● Tujuan
Tuliskan kembali tanpa perubahan bagian halaman mulai dari "Selain itu, konsep" sampai dengan "mencemari tempat tinggal.".

● Halaman
_ _ _
Hutan yang dikeramatkan sesuai dengan konsep penjagaan lingkungan di masa kenabian. Nabi menerapkan area tertentu di Makkah dan Madinah sebagai area haram yang tidak boleh diusik flora maupun faunanya. Pada masa kekhalifahan sahabat juga dikenal adanya hima yang merupakan area terpelihara untuk menjamin ketersediaan pakan ternak maupun kelestarian tanaman (El-Awaisi, 2017, Mapping the Sacred: The Haram Region of Makkah, Milal ve Nihal Volume 14 nomor 2: halaman 24-47).


Selain itu, konsep pengaturan sumber air di Kampung Naga juga unik. Air dibiarkan mengalir sehingga tidak ada nyamuk yang bersarang. Air untuk keperluan konsumsi dijaga dengan baik sehingga tetap bersih dan dibedakan dengan air untuk pengairan irigasi sawah. Warga juga mendesain jamban di luar batas lingkungan pemukiman sehingga tidak mencemari tempat tinggal.
_ _ _
● Bahan yang Diberikan
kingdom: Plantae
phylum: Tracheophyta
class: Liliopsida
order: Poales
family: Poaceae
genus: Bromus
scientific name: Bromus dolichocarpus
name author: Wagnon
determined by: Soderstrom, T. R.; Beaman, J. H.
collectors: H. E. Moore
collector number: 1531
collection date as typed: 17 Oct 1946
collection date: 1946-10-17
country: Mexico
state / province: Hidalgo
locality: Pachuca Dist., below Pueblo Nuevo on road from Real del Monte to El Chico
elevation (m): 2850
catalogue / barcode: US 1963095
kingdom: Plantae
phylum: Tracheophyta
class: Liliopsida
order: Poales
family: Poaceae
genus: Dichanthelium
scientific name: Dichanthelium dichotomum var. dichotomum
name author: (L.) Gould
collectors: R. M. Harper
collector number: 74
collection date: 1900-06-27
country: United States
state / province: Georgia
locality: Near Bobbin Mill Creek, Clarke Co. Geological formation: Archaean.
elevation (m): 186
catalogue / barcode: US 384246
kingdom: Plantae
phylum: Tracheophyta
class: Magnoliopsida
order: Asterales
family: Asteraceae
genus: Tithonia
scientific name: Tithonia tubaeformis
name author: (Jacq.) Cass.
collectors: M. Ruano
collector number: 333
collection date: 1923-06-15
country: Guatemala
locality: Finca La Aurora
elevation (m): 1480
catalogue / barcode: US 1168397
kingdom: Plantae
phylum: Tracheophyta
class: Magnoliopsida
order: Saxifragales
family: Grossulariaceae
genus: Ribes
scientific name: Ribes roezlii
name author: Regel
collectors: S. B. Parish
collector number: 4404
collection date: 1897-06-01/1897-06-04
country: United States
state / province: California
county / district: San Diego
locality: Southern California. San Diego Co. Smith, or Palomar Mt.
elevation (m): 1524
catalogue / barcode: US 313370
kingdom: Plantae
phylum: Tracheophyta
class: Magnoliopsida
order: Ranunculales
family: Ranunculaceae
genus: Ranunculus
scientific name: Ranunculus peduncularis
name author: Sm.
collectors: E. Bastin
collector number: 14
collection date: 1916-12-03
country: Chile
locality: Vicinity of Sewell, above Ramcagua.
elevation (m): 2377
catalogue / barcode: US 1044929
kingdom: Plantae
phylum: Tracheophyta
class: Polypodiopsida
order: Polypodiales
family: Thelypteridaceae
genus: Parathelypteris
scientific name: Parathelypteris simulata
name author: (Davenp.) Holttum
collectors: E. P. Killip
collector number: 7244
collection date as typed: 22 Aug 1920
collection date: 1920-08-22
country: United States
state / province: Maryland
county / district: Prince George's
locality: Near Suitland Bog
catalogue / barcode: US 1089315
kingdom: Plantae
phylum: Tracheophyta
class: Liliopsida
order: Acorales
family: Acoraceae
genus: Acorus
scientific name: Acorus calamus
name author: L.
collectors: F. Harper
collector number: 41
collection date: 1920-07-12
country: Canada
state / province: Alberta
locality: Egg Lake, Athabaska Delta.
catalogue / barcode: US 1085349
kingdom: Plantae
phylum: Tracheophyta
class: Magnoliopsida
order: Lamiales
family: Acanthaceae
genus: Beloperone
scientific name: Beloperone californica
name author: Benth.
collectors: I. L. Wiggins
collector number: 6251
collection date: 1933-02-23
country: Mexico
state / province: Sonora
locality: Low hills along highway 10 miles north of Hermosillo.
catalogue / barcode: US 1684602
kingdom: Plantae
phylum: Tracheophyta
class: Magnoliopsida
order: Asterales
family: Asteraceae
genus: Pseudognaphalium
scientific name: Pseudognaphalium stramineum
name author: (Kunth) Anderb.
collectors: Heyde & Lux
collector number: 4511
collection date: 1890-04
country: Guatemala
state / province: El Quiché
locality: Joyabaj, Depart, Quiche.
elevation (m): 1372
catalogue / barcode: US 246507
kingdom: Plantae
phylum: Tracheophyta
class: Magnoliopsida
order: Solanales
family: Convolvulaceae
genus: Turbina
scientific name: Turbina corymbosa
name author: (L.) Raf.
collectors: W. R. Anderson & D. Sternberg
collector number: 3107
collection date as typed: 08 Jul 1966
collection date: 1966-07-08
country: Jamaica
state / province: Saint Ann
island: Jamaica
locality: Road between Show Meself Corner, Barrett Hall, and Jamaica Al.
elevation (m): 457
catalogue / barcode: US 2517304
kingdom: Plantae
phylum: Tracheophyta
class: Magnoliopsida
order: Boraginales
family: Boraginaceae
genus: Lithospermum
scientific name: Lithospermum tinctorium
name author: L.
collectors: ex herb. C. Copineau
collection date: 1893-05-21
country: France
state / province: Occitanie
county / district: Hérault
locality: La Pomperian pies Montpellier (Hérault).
_ _ _
● Jawaban Latihan
Selain itu, konsep pengaturan sumber air di Kampung Naga juga unik. Air dibiarkan mengalir sehingga tidak ada nyamuk yang bersarang. Air untuk keperluan konsumsi dijaga dengan baik sehingga tetap bersih dan dibedakan dengan air untuk pengairan irigasi sawah. Warga juga mendesain jamban di luar batas lingkungan pemukiman sehingga tidak mencemari tempat tinggal.